Electrochemical measurements. Electrochemical measurements were carried out in a three-electrode configuration using an electrochemical workstation (PGSTAT302N, Metrohm Autolab B.V.). Ag/AgCl electrode and activated carbon were used as counter and reference electrodes, respectively. In order to make the comparison more convincing, we normalized the thickness and quality of the tested electrodes. During the three-electrode tests, CV (Cyclic Voltammetry) data were obtained at the voltage windows between -1 and 0.2 V vs. Ag/AgCl with the scan rates ranging from 5 to 1000 mV s-1. For the asymmetric supercapacitor, the effective working voltage was chosen at 0 ~ 1.5 V with the scan rates of 1 ~ 100 mV s-1.
The specific gravimetric capacitance (Cg, F g-1) and the volumetric capacitance (Cv, F cm-3) were calculated by the following formula, respectively:
Cg = It / V, (2)
Cv = Cg × ρ, (3)
where I represents the mass normalized current (A g-1), t is the discharge time (s) obtained in galvanostatic charge/discharge (GCD) measurements, V is the voltage window (V), and ρ is the density of tested electrode.

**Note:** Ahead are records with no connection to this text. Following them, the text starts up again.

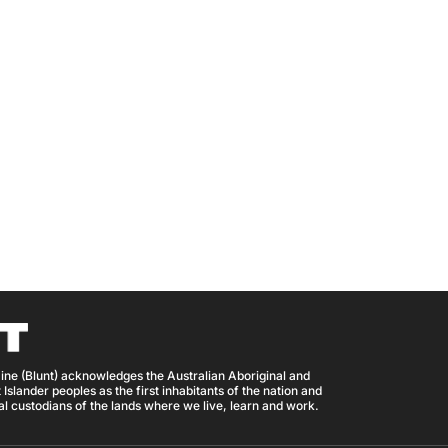
ine (Blunt) acknowledges the Australian Aboriginal and
 Islander peoples as the first inhabitants of the nation and
nal custodians of the lands where we live, learn and work.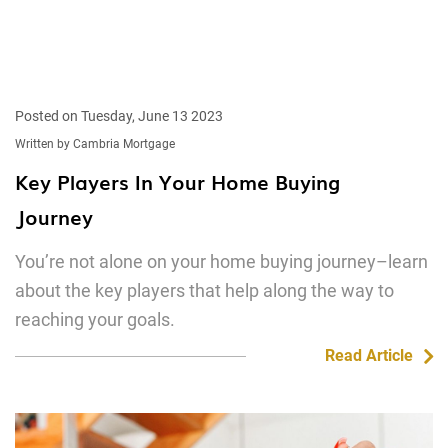
Posted on Tuesday, June 13 2023
Written by Cambria Mortgage
Key Players In Your Home Buying
Journey
You’re not alone on your home buying journey–learn
about the key players that help along the way to
reaching your goals.
Read Article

The energy and power densities of the supercapacitor were calculated by the following formula:
E (Wh g-1) = 0.5CcellVcell2 / 3600, (4)
Ev (Wh cm-3) = E × ρ, (5)
P (W g-1) = E × 3600 / tcell, (6)
Pv (W cm-3) = P × ρ, (7)
where Ccell (F g-1) is the total capacitance of asymmetric electrode cell, Vcell (V) is the effective working voltage of the discharging process, tcell (s) is the discharging time, ρ (g cm-3) is the normalized density of the two-electrode cell, E and P are specific energy and power density, respectively.